Why lower rates mean higher liabilities
When Daimler used €2.5bn of the cash on its balance sheet to top up its pension fund last December, it rather took the market by surprise. But the move by the German carmaker, while unusual, reflected another unintended consequence of the flood of cheap money from the European Central Bank. Many companies’ pension deficits have widened significantly because the discount rate used to value pension liabilities has fallen in tandem with interest rates.
Lufthansa is also suffering from this unwelcome side-effect of the low interest rate environment. Earlier this month, the airline said the deficit in its defined benefit pension scheme had risen by more than 40 per cent since December, and is now more than €10bn. Lufthansa wants to scrap DB pension arrangements for employees but has yet to negotiate a less onerous scheme with unions. Its pilots have gone on strike repeatedly to protect early retirement benefits.

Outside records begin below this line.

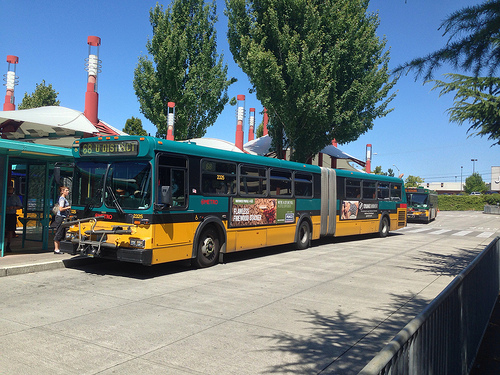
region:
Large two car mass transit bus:
[60, 135, 407, 269]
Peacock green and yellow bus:
[58, 133, 409, 269]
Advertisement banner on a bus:
[225, 193, 297, 228]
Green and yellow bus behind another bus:
[402, 183, 442, 222]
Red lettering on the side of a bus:
[195, 197, 222, 208]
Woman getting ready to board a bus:
[48, 185, 76, 257]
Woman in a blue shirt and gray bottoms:
[50, 183, 74, 257]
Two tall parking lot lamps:
[459, 155, 478, 192]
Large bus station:
[0, 34, 375, 268]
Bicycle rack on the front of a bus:
[57, 212, 133, 260]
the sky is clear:
[16, 15, 89, 82]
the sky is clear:
[376, 43, 438, 113]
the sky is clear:
[115, 26, 172, 102]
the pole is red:
[56, 18, 116, 154]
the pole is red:
[151, 95, 178, 160]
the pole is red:
[228, 84, 277, 191]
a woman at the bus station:
[32, 182, 83, 270]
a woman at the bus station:
[16, 168, 98, 248]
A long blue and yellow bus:
[58, 131, 412, 271]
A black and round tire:
[190, 221, 225, 273]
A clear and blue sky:
[1, 0, 498, 181]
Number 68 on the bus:
[76, 138, 95, 158]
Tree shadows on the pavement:
[252, 241, 487, 372]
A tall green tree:
[129, 1, 239, 142]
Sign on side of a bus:
[227, 194, 297, 229]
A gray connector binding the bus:
[311, 159, 339, 243]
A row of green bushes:
[426, 192, 498, 213]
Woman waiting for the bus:
[47, 179, 75, 256]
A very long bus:
[55, 115, 423, 268]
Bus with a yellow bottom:
[53, 200, 405, 259]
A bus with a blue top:
[68, 124, 454, 222]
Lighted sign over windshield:
[66, 135, 156, 163]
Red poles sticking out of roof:
[71, 5, 119, 127]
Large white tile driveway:
[118, 282, 274, 369]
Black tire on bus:
[193, 227, 225, 273]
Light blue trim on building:
[3, 133, 69, 158]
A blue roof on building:
[251, 126, 341, 159]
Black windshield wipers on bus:
[88, 168, 147, 208]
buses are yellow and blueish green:
[54, 119, 452, 278]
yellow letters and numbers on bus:
[62, 133, 147, 163]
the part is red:
[66, 72, 116, 130]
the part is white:
[66, 53, 115, 77]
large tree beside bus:
[221, 2, 381, 197]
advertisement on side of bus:
[207, 188, 314, 232]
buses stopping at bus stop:
[0, 103, 448, 279]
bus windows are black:
[156, 149, 400, 212]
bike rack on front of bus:
[62, 213, 138, 266]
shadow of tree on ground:
[211, 225, 494, 374]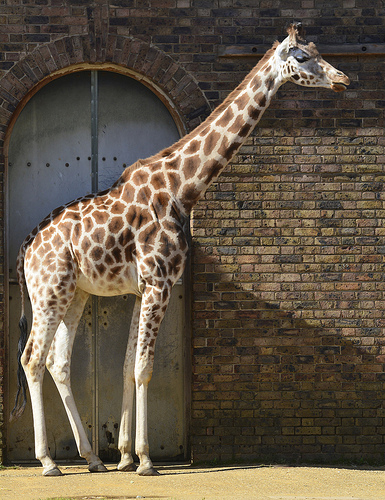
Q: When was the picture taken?
A: During the day.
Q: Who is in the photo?
A: Nobody.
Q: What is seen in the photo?
A: A giraffe.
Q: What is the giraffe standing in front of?
A: A door.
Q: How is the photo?
A: Clear.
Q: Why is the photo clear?
A: It is daytime.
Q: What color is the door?
A: Grey.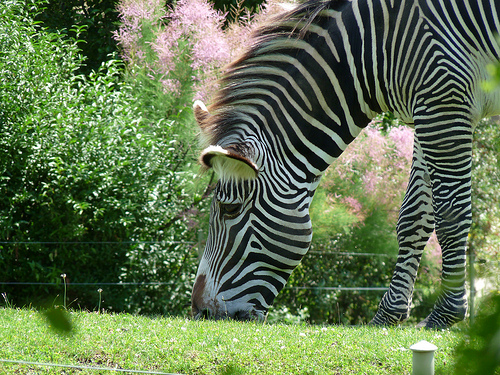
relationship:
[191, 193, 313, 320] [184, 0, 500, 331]
face of zebra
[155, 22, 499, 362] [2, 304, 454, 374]
zebra feeding on grass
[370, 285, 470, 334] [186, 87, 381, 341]
feet of zebra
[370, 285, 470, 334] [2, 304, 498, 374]
feet on field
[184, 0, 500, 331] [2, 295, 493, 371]
zebra grazing on grass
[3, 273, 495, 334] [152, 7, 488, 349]
fence surrounding zebra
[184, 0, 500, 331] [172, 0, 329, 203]
zebra has mane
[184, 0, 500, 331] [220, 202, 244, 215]
zebra has eye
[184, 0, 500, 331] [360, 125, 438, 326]
zebra has leg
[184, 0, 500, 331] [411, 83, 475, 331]
zebra has leg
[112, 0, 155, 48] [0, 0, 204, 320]
flower are on vegetation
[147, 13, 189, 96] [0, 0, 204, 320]
flowers are on vegetation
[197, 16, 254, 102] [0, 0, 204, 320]
flowers are on vegetation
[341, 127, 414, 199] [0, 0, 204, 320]
flowers are on vegetation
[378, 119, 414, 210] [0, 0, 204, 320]
flowers are on vegetation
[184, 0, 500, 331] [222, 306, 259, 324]
zebra has mouth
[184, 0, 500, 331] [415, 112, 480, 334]
zebra has leg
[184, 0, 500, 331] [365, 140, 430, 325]
zebra has leg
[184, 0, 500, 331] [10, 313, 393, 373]
zebra grazing on grass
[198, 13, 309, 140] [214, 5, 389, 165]
mane on neck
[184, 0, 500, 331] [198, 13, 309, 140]
zebra has mane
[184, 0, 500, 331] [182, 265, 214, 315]
zebra has nose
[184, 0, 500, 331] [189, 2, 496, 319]
zebra has stripes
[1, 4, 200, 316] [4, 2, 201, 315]
leaves are on bush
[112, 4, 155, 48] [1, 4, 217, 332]
flower behind bush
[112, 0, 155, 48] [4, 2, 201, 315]
flower on bush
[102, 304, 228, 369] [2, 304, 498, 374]
grass on field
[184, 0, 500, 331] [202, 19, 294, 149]
zebra has mane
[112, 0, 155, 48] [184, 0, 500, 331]
flower behind zebra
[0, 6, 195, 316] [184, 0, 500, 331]
vegetation behind zebra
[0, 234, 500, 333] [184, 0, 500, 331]
fence behind zebra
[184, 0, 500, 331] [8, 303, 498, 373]
zebra looking down at grass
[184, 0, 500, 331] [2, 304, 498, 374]
zebra on field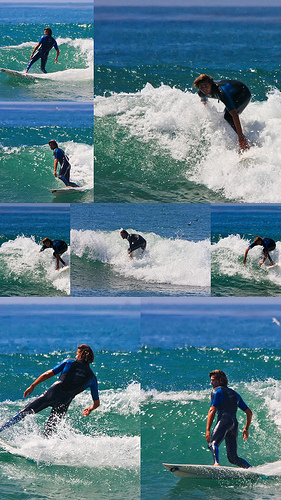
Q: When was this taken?
A: Daytime.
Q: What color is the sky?
A: Blue.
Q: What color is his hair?
A: Blonde.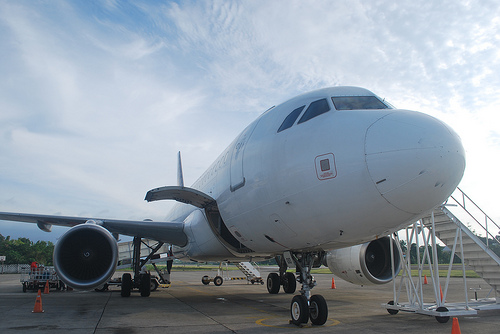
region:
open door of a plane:
[138, 178, 214, 214]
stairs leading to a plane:
[420, 189, 499, 288]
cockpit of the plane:
[273, 91, 389, 128]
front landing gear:
[281, 289, 335, 329]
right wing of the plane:
[3, 205, 191, 255]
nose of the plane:
[363, 105, 475, 221]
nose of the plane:
[293, 62, 475, 253]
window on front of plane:
[281, 80, 403, 137]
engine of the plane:
[23, 197, 136, 309]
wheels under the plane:
[260, 268, 345, 333]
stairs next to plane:
[418, 185, 496, 290]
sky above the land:
[63, 46, 210, 135]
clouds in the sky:
[34, 36, 201, 138]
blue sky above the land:
[95, 23, 242, 79]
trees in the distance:
[0, 226, 66, 263]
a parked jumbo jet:
[15, 70, 498, 322]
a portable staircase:
[345, 176, 487, 319]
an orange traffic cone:
[17, 279, 51, 324]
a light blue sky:
[8, 7, 498, 247]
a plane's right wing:
[0, 179, 232, 304]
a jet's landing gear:
[112, 248, 332, 333]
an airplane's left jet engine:
[314, 226, 426, 292]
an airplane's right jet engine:
[39, 200, 132, 296]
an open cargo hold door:
[137, 150, 219, 225]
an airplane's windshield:
[274, 65, 412, 134]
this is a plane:
[12, 36, 497, 332]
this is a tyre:
[282, 291, 313, 325]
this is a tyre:
[308, 291, 332, 327]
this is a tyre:
[265, 271, 286, 297]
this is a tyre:
[276, 269, 301, 291]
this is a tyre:
[133, 270, 160, 300]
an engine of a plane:
[30, 204, 126, 299]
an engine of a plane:
[324, 229, 422, 296]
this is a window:
[328, 89, 399, 114]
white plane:
[79, 89, 471, 328]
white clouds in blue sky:
[27, 11, 58, 34]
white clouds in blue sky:
[9, 99, 51, 144]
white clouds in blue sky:
[82, 102, 142, 133]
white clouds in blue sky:
[153, 10, 213, 67]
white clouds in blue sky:
[426, 27, 456, 64]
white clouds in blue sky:
[132, 7, 187, 58]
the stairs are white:
[402, 216, 494, 306]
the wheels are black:
[383, 297, 465, 320]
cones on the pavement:
[27, 278, 62, 318]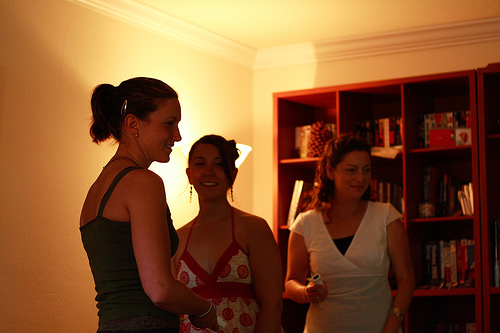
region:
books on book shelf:
[253, 73, 493, 330]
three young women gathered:
[23, 8, 455, 308]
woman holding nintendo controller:
[284, 111, 431, 329]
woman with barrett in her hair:
[85, 63, 206, 330]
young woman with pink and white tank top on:
[153, 124, 313, 326]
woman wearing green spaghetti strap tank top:
[52, 41, 218, 329]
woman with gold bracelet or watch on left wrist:
[282, 125, 446, 324]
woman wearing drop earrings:
[171, 113, 276, 320]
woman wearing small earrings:
[78, 57, 234, 329]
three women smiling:
[48, 59, 499, 331]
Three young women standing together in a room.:
[65, 70, 421, 326]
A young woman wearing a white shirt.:
[280, 130, 410, 330]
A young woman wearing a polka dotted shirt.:
[172, 130, 268, 325]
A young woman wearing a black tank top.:
[75, 76, 195, 326]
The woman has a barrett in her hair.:
[120, 95, 131, 113]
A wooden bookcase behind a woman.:
[263, 77, 498, 328]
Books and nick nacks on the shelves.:
[400, 80, 482, 330]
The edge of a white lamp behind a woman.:
[222, 132, 247, 169]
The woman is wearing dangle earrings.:
[188, 181, 236, 205]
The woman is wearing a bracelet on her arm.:
[387, 301, 407, 321]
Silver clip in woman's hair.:
[120, 95, 157, 140]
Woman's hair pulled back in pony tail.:
[75, 73, 217, 155]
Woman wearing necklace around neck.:
[103, 143, 157, 187]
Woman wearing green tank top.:
[83, 171, 168, 326]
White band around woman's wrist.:
[196, 286, 220, 328]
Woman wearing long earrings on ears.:
[177, 182, 266, 209]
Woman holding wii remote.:
[296, 265, 328, 309]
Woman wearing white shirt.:
[288, 203, 375, 331]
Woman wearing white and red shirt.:
[182, 203, 227, 327]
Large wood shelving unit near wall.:
[256, 80, 493, 311]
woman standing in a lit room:
[5, 37, 422, 331]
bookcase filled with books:
[406, 80, 498, 308]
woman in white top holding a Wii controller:
[276, 132, 412, 332]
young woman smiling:
[171, 133, 303, 331]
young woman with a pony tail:
[76, 74, 191, 331]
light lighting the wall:
[151, 30, 287, 199]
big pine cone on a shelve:
[276, 93, 338, 157]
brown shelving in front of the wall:
[408, 40, 498, 330]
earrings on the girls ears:
[181, 133, 248, 206]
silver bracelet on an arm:
[380, 286, 410, 331]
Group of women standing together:
[81, 88, 432, 329]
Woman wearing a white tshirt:
[279, 183, 408, 329]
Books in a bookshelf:
[402, 152, 477, 227]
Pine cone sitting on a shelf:
[291, 120, 336, 165]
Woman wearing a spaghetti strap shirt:
[165, 220, 237, 329]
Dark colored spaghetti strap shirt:
[83, 172, 174, 327]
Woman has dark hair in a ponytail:
[77, 64, 174, 148]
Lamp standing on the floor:
[208, 106, 259, 164]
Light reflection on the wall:
[243, 37, 339, 110]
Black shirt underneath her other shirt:
[321, 217, 352, 267]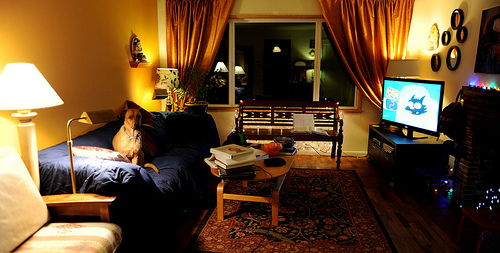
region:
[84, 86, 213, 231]
dog sitting on a couch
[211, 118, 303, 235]
coffee table with a pile of books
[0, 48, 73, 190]
lamp with a white shade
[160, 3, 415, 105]
window with orange curtains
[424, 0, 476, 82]
five round mirrors on a wall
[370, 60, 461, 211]
tv on a tv stand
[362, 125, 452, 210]
small black tv stand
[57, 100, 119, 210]
gold desk lamp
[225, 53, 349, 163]
bench near a window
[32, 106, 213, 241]
couch with a blue slipcover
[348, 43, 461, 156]
flat screen tv on table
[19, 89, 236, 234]
dog sitting on couch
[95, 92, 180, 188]
brown dog sitting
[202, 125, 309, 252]
brown wooden coffee table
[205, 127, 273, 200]
books on coffee table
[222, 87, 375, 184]
bench in living room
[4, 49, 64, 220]
lamp on the side of chair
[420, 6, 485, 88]
frames on the wall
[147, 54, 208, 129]
lamp in the corner of living room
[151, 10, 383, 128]
windows in the living room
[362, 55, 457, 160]
Flat screen tv on stand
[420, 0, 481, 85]
framed pictures on wall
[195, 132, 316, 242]
brown wooden coffee table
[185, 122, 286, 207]
books on table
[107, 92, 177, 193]
brown dog sitting on couch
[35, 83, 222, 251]
blue couch cover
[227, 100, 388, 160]
bench in the living room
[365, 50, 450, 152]
floor lamp in the corner of living room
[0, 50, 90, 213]
lamp in between couches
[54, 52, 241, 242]
a dog on a couch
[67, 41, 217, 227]
a dog on a blue couch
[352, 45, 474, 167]
a television turned on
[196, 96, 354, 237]
books on a table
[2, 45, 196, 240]
a lamp next to the couch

Similarly, the deficit in Siemens’ pension plan rose to €11bn at the end of March, from €9.6bn at the end of December. At BASF, the chemicals manufacturer, pension provisions more than doubled to €9.6bn in the first quarter, compared with a year earlier. Standard & Poor’s, the credit rating agency, estimates that a 50-basis point change in discount rates adds a whacking €1.85bn to BASF’s liabilities.
It is not just pension fund trustees in Germany that are feeling the pain. Standard & Poor’s estimates that, in 2014, the sharp fall in long-term bond yields increased the post-retirement benefit obligations of the top 50 companies it rates in Europe by 11 to 18 per cent. It is predicting a further widening of scheme deficits this year. Even at the end of 2013, pension schemes at these 50 companies were underfunded by 30 per cent, or nearly €200bn.
Pension deficits are not debt in the conventional sense, and many companies face no statutory requirement to set aside financing for them. Nor have S&P or Moody’s downgraded any company’s credit rating because of a widening of its deficit. S&P believes, however, that if interest rates remain low, pension deficits will become a more material negative factor over the next two years. More companies, in that case, may have to follow Daimler’s lead.